◆ WORK TO COMPLETE
Without skipping any entry, transcribe the data word for word.

__________

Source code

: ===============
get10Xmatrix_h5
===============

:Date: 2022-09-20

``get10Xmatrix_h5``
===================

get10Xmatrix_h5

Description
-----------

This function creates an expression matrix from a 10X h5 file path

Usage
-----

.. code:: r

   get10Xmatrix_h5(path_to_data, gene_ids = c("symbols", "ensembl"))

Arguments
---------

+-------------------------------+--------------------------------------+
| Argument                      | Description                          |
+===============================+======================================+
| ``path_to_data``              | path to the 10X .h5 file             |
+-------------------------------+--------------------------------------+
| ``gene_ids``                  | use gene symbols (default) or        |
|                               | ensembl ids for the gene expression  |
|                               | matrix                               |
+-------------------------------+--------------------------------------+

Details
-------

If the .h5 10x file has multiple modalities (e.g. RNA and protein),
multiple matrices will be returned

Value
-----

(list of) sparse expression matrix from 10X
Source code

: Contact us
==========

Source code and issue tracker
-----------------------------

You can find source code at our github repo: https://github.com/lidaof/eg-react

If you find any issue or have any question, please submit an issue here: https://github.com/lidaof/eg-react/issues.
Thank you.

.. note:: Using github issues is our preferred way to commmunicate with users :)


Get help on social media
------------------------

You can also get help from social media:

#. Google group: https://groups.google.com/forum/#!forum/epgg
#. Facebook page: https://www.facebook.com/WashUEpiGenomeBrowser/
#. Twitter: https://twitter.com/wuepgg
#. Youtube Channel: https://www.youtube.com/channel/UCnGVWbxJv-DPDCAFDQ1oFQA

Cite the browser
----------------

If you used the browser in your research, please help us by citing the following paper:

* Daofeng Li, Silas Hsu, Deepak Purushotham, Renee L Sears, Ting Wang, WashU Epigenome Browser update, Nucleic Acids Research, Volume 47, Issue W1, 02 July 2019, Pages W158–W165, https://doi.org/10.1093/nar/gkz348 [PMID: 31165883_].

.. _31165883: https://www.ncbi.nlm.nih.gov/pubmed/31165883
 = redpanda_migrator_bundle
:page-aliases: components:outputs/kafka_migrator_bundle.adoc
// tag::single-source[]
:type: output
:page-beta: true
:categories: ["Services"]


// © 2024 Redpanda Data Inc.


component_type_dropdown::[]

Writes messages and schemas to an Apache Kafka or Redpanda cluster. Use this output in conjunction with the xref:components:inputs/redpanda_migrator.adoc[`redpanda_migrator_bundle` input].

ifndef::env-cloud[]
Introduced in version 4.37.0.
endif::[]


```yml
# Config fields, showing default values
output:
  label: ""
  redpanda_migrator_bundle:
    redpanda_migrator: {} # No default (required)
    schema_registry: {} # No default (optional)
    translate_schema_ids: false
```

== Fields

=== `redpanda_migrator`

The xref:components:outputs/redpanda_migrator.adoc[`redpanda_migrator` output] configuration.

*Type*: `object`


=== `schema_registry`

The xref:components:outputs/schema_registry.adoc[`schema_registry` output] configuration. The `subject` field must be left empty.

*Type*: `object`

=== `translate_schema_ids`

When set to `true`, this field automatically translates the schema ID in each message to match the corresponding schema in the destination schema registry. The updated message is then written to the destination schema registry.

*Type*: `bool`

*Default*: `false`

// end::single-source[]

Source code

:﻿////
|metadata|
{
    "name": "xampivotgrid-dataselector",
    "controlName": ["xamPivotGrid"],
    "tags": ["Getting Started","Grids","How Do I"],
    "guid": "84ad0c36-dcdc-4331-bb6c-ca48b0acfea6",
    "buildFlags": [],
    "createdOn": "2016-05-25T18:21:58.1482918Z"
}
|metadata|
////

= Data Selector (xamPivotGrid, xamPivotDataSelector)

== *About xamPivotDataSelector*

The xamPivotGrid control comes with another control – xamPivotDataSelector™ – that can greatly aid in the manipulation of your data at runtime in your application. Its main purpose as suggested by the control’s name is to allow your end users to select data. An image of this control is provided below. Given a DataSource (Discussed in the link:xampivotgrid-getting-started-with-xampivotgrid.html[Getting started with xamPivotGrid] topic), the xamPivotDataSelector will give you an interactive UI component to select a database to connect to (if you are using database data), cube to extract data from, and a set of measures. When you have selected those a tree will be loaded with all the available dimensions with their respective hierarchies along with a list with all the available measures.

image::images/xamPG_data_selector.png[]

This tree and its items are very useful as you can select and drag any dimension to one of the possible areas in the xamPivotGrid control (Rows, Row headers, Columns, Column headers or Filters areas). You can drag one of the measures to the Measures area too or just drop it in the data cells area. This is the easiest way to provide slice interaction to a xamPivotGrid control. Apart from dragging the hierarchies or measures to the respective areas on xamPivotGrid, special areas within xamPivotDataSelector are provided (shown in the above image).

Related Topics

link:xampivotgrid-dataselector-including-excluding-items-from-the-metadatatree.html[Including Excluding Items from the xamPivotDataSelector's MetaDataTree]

__________

◆ SOLUTION TO THIS PROBLEM
Source code

: ===============
get10Xmatrix_h5
===============

:Date: 2022-09-20

``get10Xmatrix_h5``
===================

get10Xmatrix_h5

Description
-----------

This function creates an expression matrix from a 10X h5 file path

Usage
-----

.. code:: r

   get10Xmatrix_h5(path_to_data, gene_ids = c("symbols", "ensembl"))

Arguments
---------

+-------------------------------+--------------------------------------+
| Argument                      | Description                          |
+===============================+======================================+
| ``path_to_data``              | path to the 10X .h5 file             |
+-------------------------------+--------------------------------------+
| ``gene_ids``                  | use gene symbols (default) or        |
|                               | ensembl ids for the gene expression  |
|                               | matrix                               |
+-------------------------------+--------------------------------------+

Details
-------

If the .h5 10x file has multiple modalities (e.g. RNA and protein),
multiple matrices will be returned

Value
-----

(list of) sparse expression matrix from 10X
Source code

: Contact us
==========

Source code and issue tracker
-----------------------------

You can find source code at our github repo: https://github.com/lidaof/eg-react

If you find any issue or have any question, please submit an issue here: https://github.com/lidaof/eg-react/issues.
Thank you.

.. note:: Using github issues is our preferred way to commmunicate with users :)


Get help on social media
------------------------

You can also get help from social media:

#. Google group: https://groups.google.com/forum/#!forum/epgg
#. Facebook page: https://www.facebook.com/WashUEpiGenomeBrowser/
#. Twitter: https://twitter.com/wuepgg
#. Youtube Channel: https://www.youtube.com/channel/UCnGVWbxJv-DPDCAFDQ1oFQA

Cite the browser
----------------

If you used the browser in your research, please help us by citing the following paper:

* Daofeng Li, Silas Hsu, Deepak Purushotham, Renee L Sears, Ting Wang, WashU Epigenome Browser update, Nucleic Acids Research, Volume 47, Issue W1, 02 July 2019, Pages W158–W165, https://doi.org/10.1093/nar/gkz348 [PMID: 31165883_].

.. _31165883: https://www.ncbi.nlm.nih.gov/pubmed/31165883
 = redpanda_migrator_bundle
:page-aliases: components:outputs/kafka_migrator_bundle.adoc
// tag::single-source[]
:type: output
:page-beta: true
:categories: ["Services"]


// © 2024 Redpanda Data Inc.


component_type_dropdown::[]

Writes messages and schemas to an Apache Kafka or Redpanda cluster. Use this output in conjunction with the xref:components:inputs/redpanda_migrator.adoc[`redpanda_migrator_bundle` input].

ifndef::env-cloud[]
Introduced in version 4.37.0.
endif::[]


```yml
# Config fields, showing default values
output:
  label: ""
  redpanda_migrator_bundle:
    redpanda_migrator: {} # No default (required)
    schema_registry: {} # No default (optional)
    translate_schema_ids: false
```

== Fields

=== `redpanda_migrator`

The xref:components:outputs/redpanda_migrator.adoc[`redpanda_migrator` output] configuration.

*Type*: `object`


=== `schema_registry`

The xref:components:outputs/schema_registry.adoc[`schema_registry` output] configuration. The `subject` field must be left empty.

*Type*: `object`

=== `translate_schema_ids`

When set to `true`, this field automatically translates the schema ID in each message to match the corresponding schema in the destination schema registry. The updated message is then written to the destination schema registry.

*Type*: `bool`

*Default*: `false`

// end::single-source[]

Source code

:﻿////
|metadata|
{
    "name": "xampivotgrid-dataselector",
    "controlName": ["xamPivotGrid"],
    "tags": ["Getting Started","Grids","How Do I"],
    "guid": "84ad0c36-dcdc-4331-bb6c-ca48b0acfea6",
    "buildFlags": [],
    "createdOn": "2016-05-25T18:21:58.1482918Z"
}
|metadata|
////

= Data Selector (xamPivotGrid, xamPivotDataSelector)

== *About xamPivotDataSelector*

The xamPivotGrid control comes with another control – xamPivotDataSelector™ – that can greatly aid in the manipulation of your data at runtime in your application. Its main purpose as suggested by the control’s name is to allow your end users to select data. An image of this control is provided below. Given a DataSource (Discussed in the link:xampivotgrid-getting-started-with-xampivotgrid.html[Getting started with xamPivotGrid] topic), the xamPivotDataSelector will give you an interactive UI component to select a database to connect to (if you are using database data), cube to extract data from, and a set of measures. When you have selected those a tree will be loaded with all the available dimensions with their respective hierarchies along with a list with all the available measures.

image::images/xamPG_data_selector.png[]

This tree and its items are very useful as you can select and drag any dimension to one of the possible areas in the xamPivotGrid control (Rows, Row headers, Columns, Column headers or Filters areas). You can drag one of the measures to the Measures area too or just drop it in the data cells area. This is the easiest way to provide slice interaction to a xamPivotGrid control. Apart from dragging the hierarchies or measures to the respective areas on xamPivotGrid, special areas within xamPivotDataSelector are provided (shown in the above image).

Related Topics

link:xampivotgrid-dataselector-including-excluding-items-from-the-metadatatree.html[Including Excluding Items from the xamPivotDataSelector's MetaDataTree]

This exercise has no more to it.